GOAL OF THE EXERCISE: Filter the material below and keep only the lines that contain the word "level". Treat the match as case-sensitive.

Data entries
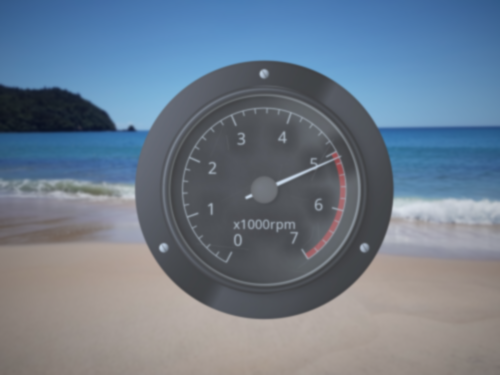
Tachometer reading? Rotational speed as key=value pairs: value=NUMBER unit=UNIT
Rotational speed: value=5100 unit=rpm
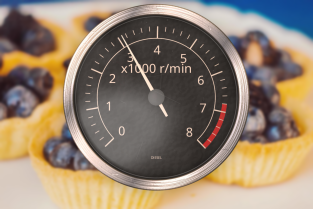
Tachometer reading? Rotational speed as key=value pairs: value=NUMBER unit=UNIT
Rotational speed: value=3100 unit=rpm
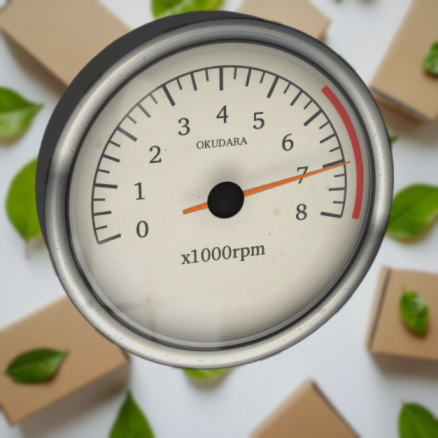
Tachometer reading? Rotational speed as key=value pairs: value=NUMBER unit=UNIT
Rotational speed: value=7000 unit=rpm
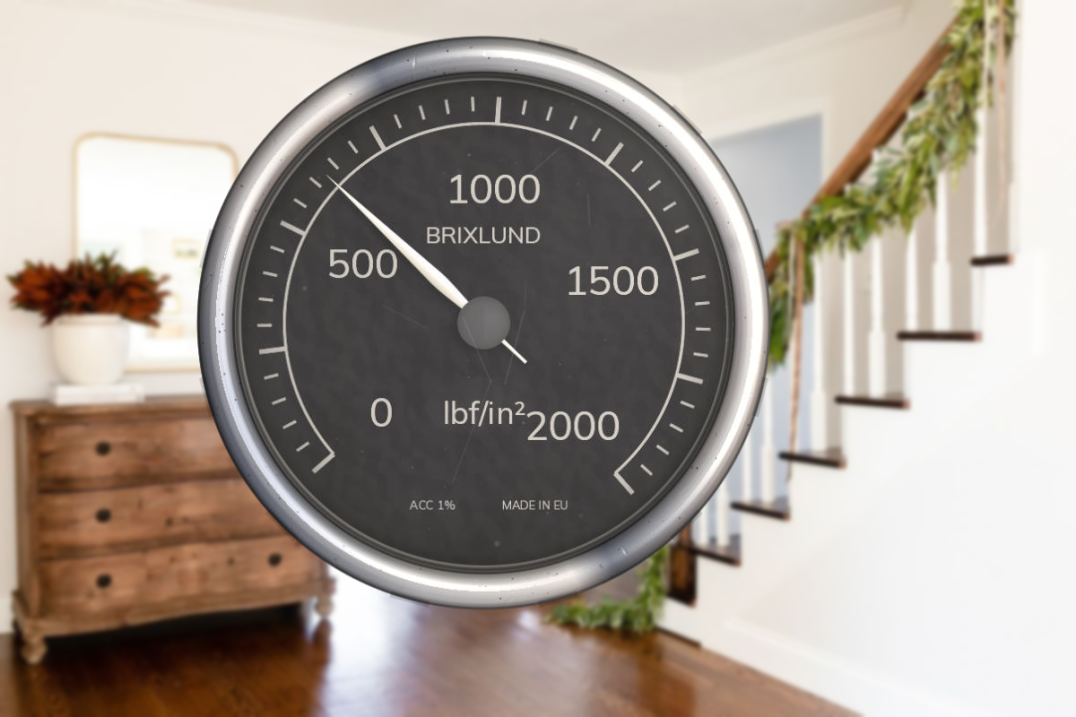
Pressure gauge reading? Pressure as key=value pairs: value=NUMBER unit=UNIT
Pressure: value=625 unit=psi
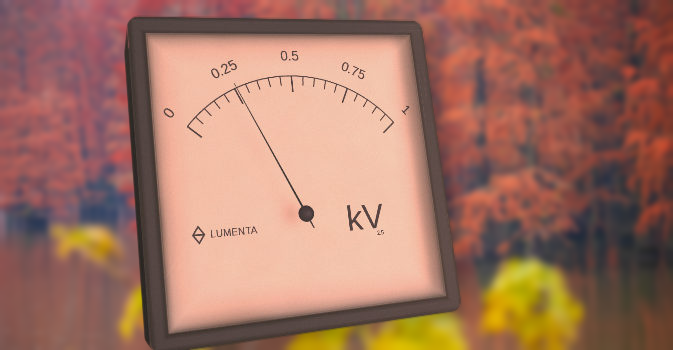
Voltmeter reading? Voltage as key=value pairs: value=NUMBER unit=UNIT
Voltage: value=0.25 unit=kV
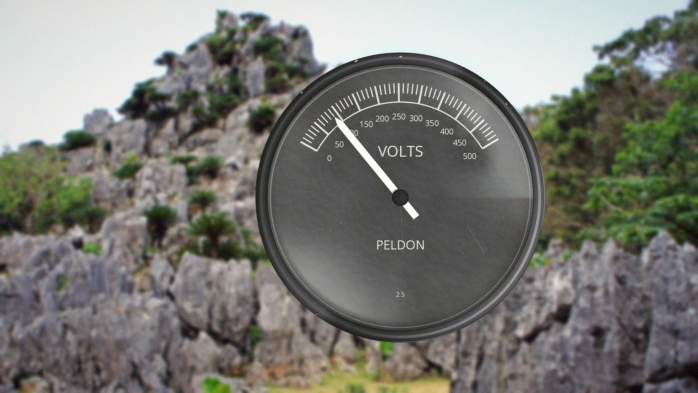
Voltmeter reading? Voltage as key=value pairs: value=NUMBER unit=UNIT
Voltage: value=90 unit=V
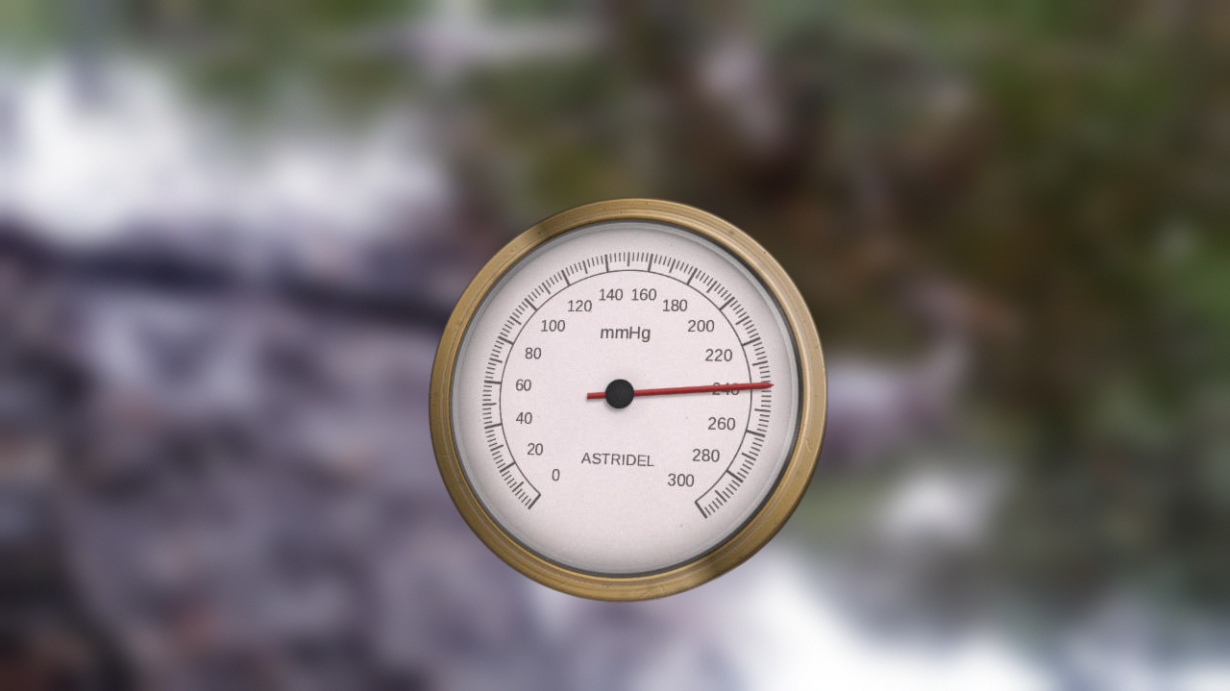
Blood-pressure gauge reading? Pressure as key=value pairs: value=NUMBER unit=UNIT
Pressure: value=240 unit=mmHg
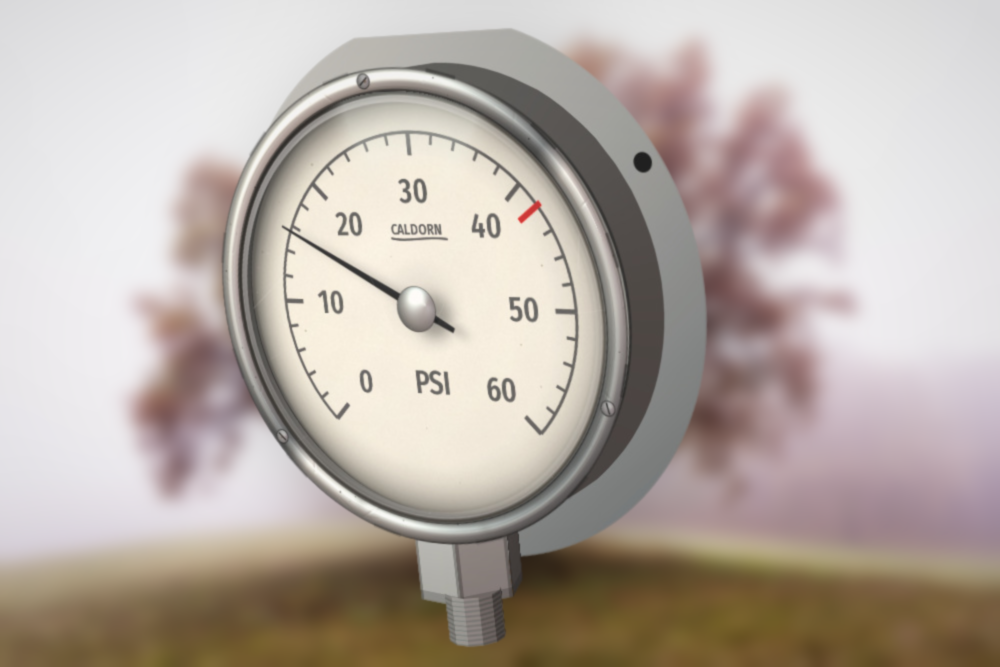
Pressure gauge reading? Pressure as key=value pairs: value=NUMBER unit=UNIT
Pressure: value=16 unit=psi
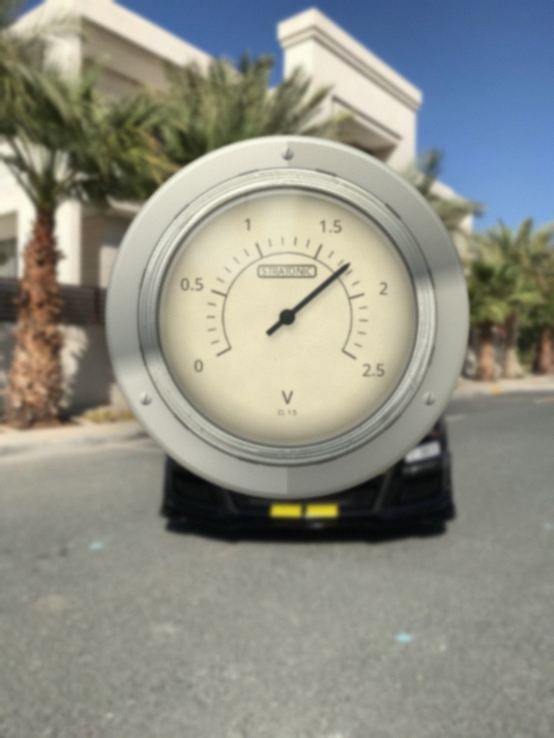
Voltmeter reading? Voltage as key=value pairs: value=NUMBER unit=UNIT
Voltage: value=1.75 unit=V
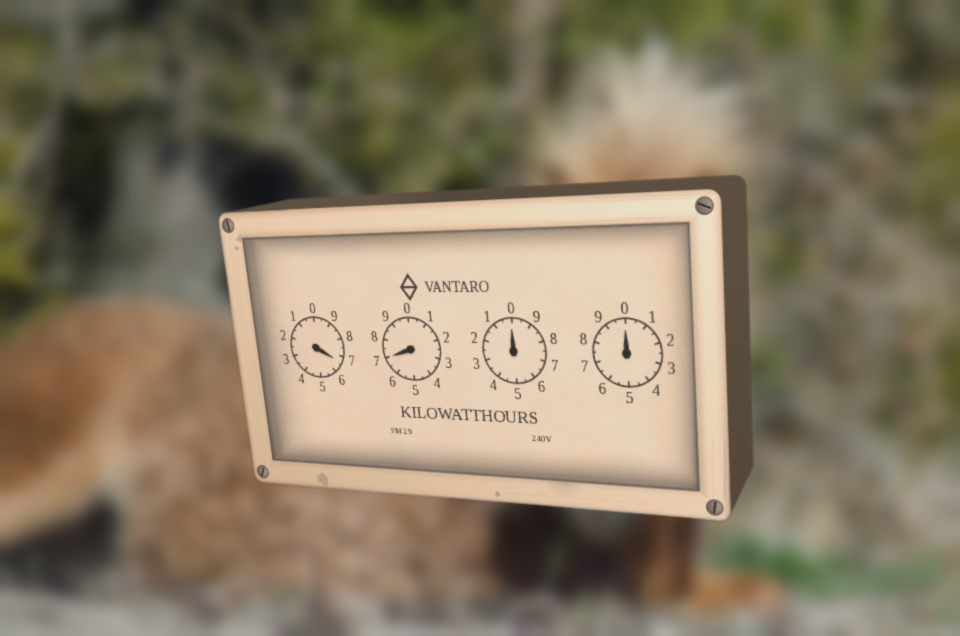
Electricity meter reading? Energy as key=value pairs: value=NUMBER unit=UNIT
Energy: value=6700 unit=kWh
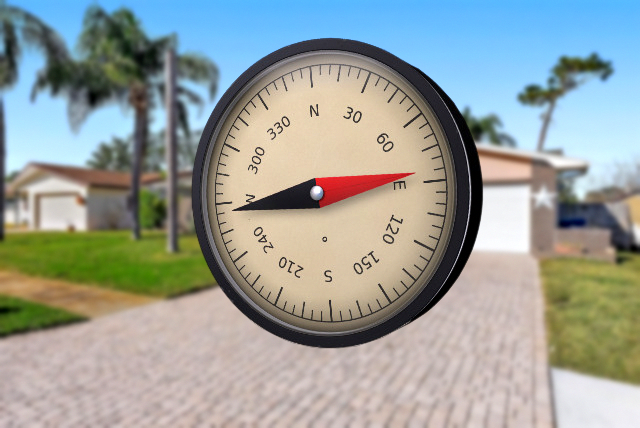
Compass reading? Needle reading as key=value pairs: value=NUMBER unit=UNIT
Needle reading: value=85 unit=°
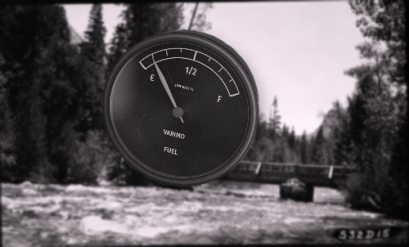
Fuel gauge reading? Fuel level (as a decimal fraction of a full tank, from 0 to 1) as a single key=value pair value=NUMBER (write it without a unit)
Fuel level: value=0.125
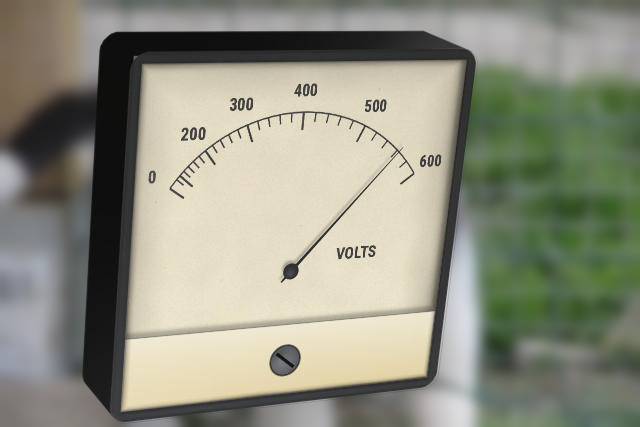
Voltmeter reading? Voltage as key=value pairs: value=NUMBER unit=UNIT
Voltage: value=560 unit=V
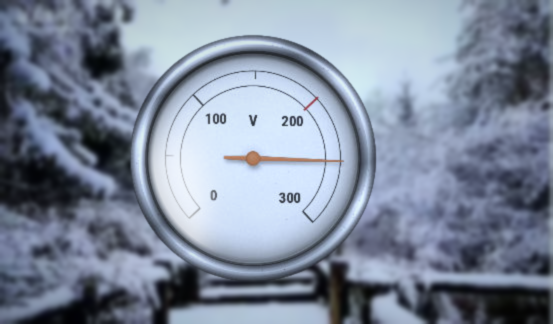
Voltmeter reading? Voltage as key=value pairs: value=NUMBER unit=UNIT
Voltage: value=250 unit=V
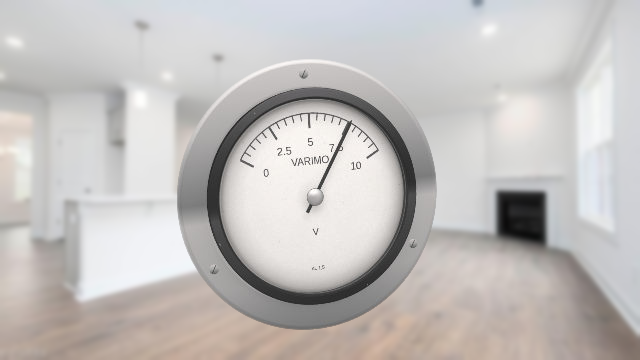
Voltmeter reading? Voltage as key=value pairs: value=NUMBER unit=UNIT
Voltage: value=7.5 unit=V
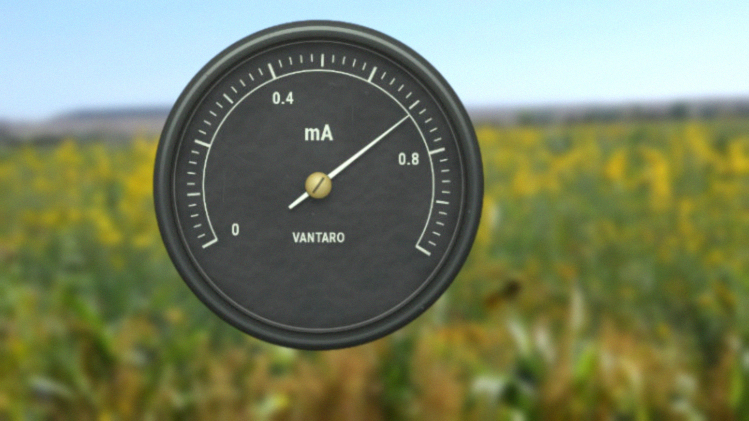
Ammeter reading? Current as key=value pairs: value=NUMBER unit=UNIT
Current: value=0.71 unit=mA
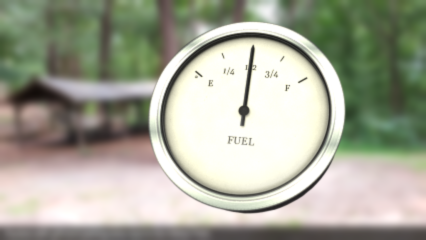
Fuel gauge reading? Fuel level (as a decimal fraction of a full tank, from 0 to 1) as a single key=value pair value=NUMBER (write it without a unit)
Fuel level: value=0.5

REPLY TO THE TASK:
Fuel gauge reading? Fuel level (as a decimal fraction of a full tank, from 0 to 1) as a single key=value pair value=NUMBER (write it without a unit)
Fuel level: value=0.125
Fuel gauge reading? Fuel level (as a decimal fraction of a full tank, from 0 to 1) as a single key=value pair value=NUMBER (write it without a unit)
Fuel level: value=0.5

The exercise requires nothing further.